Weekly News Bites: Cat COVID, chicken squawks, and space experiments

Asia Research News monitors the latest research news in Asia. Some highlights that caught our attention this week are cat-to-human COVID transmission, AI technology that interprets chicken squawks, and a lucky student’s experiment that will be performed in space.

By extracting proteins from peanut and sunflower seed waste products, Singapore's Nanyang Technological University and Switzerland's ETH Zurich have developed a low-cost and sustainable water filter that can remove heavy metals. After the filter is no longer useable, the fibers can be burned and the metals recycled.

Chickens are pretty loud, and now these squawks can be interpreted and understood by AI technology developed by City University of Hong Kong. By identifying which squawks are distress calls, it can be used to improve the quality of farm life.

A lucky student’s research will be performed space. An experiment by a student from the University of the Philippines-Los Baños will be performed abord the International Space Station (ISS). Six experiments were chosen from the Asian Try Zero-G 2022 program.

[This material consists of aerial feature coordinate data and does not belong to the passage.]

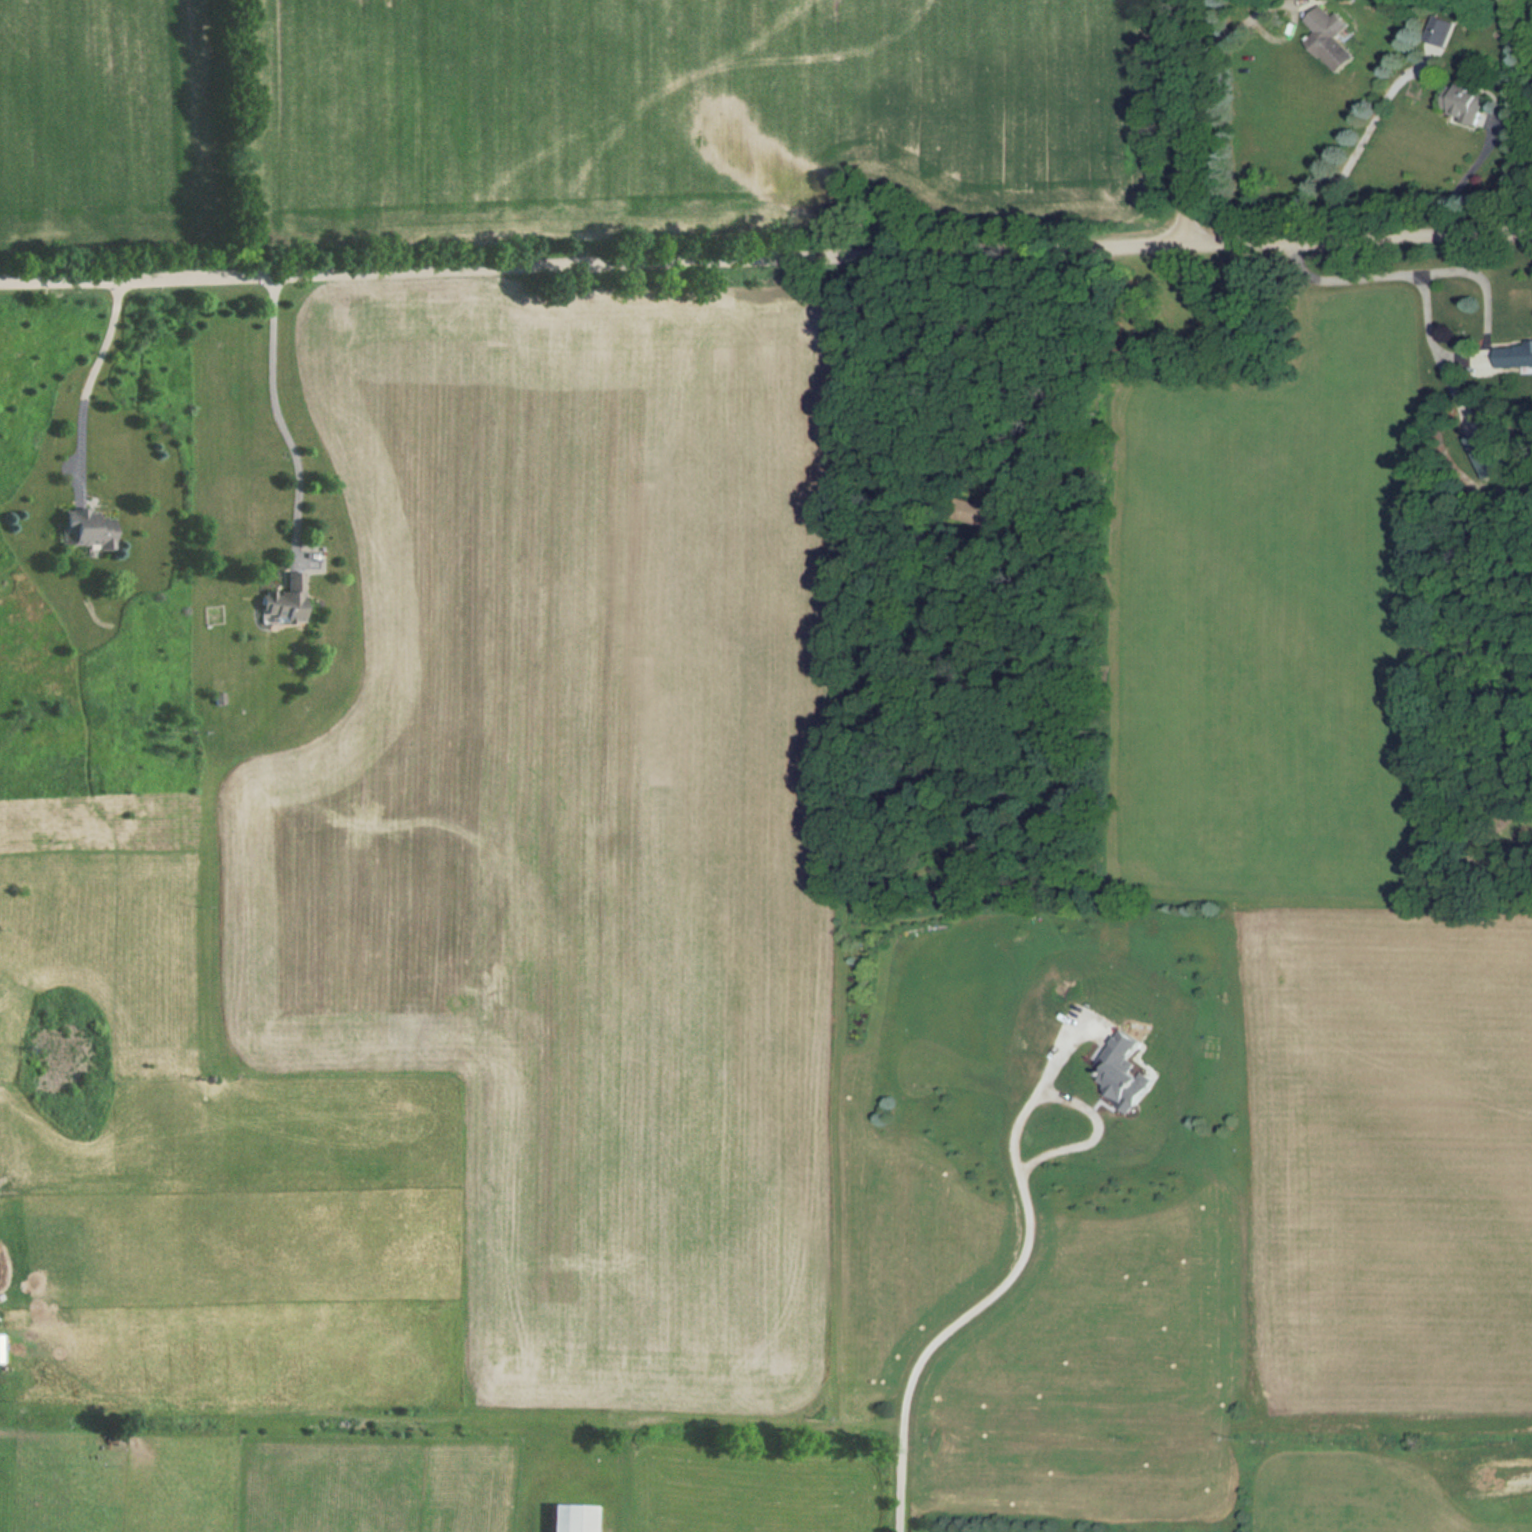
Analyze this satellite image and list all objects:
road: (1267, 5)
building: (1328, 37)
building: (1464, 102)
road: (1184, 122)
road: (1362, 135)
road: (1465, 181)
road: (766, 258)
road: (1478, 276)
building: (1515, 354)
road: (1049, 355)
road: (86, 388)
road: (279, 426)
building: (1486, 452)
building: (286, 600)
road: (1080, 1111)
road: (950, 1344)
building: (573, 1517)

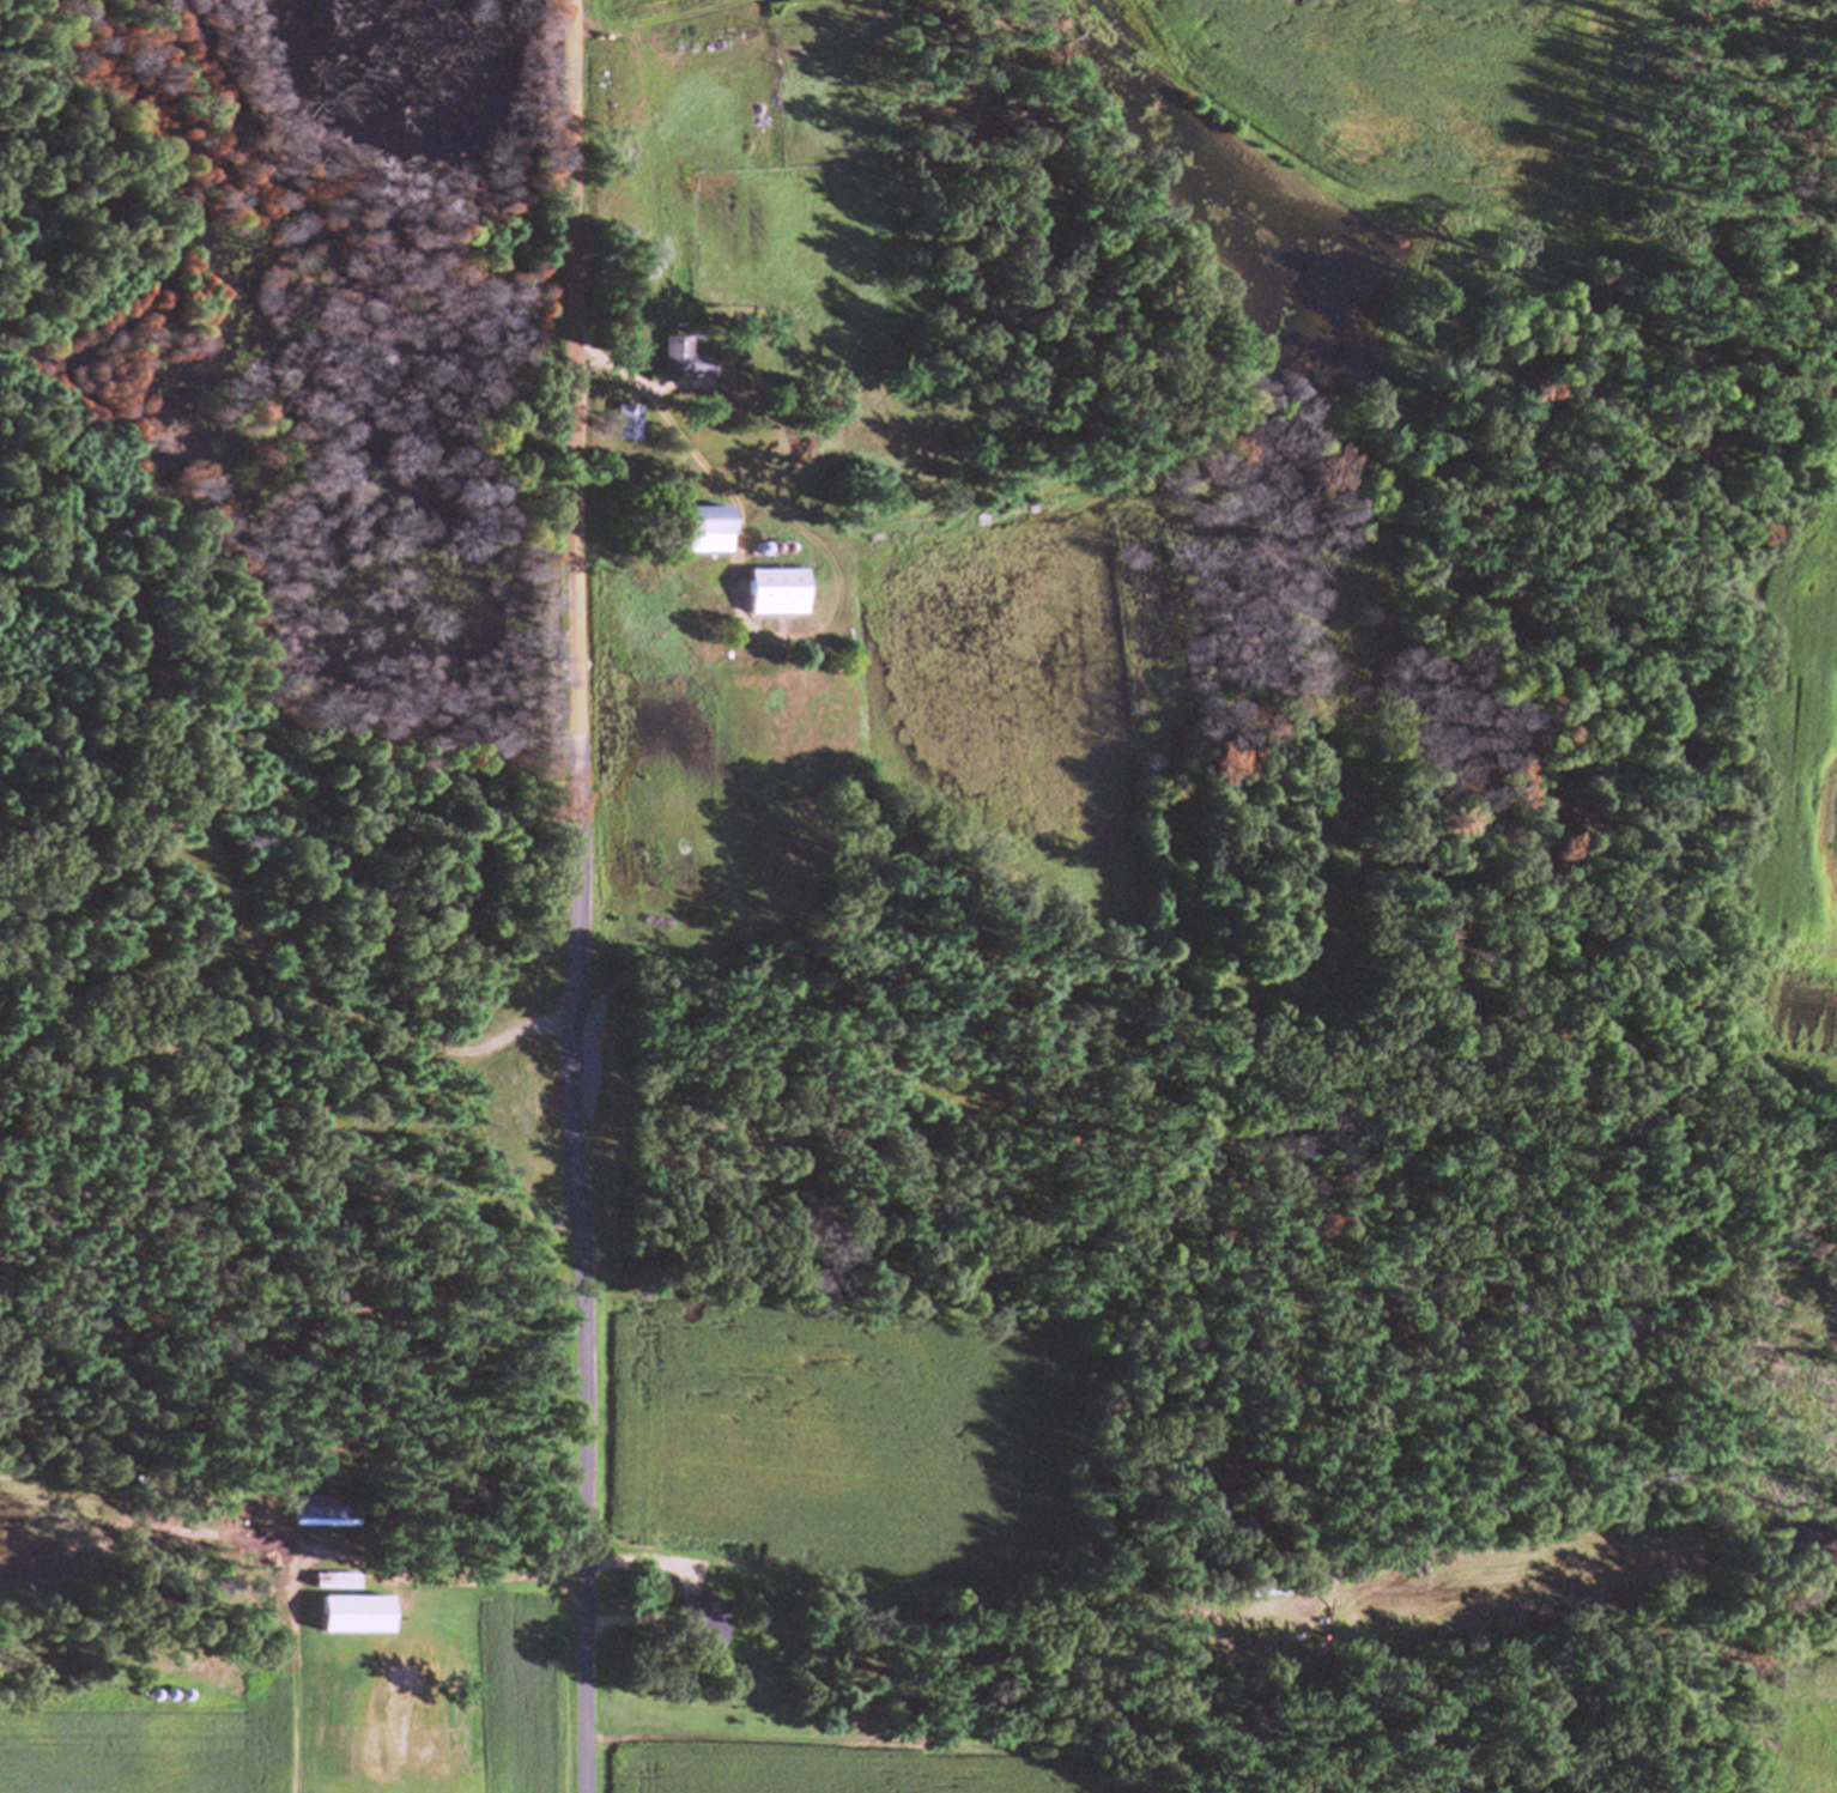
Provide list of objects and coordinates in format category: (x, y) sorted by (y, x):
building: (683, 361)
building: (624, 424)
building: (699, 531)
building: (770, 593)
road: (564, 917)
building: (319, 1518)
building: (331, 1601)
building: (694, 1624)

Some people seem to be mosquito magnets. Many factors can influence this, but now one more has been added to the list. Research from Tsinghua University observed that people infected with viruses, such as Dengue and Zika, were more attractive and smelled better to the blood-sucking insects.

A cat has passed COVID-19 along to a human says the Prince of Songkla University in the first reported case of cat-to-human transmission. However, the researchers say that this transmission is probably rare so keep being kind to your kitties!

A team from Nankai University has successfully planted a sensor in a goat’s brain without cracking the skull. The team avoided invasive open-brain surgery by using a vein to insert the sensor directly to the brain which will allow them to measure electrical signals.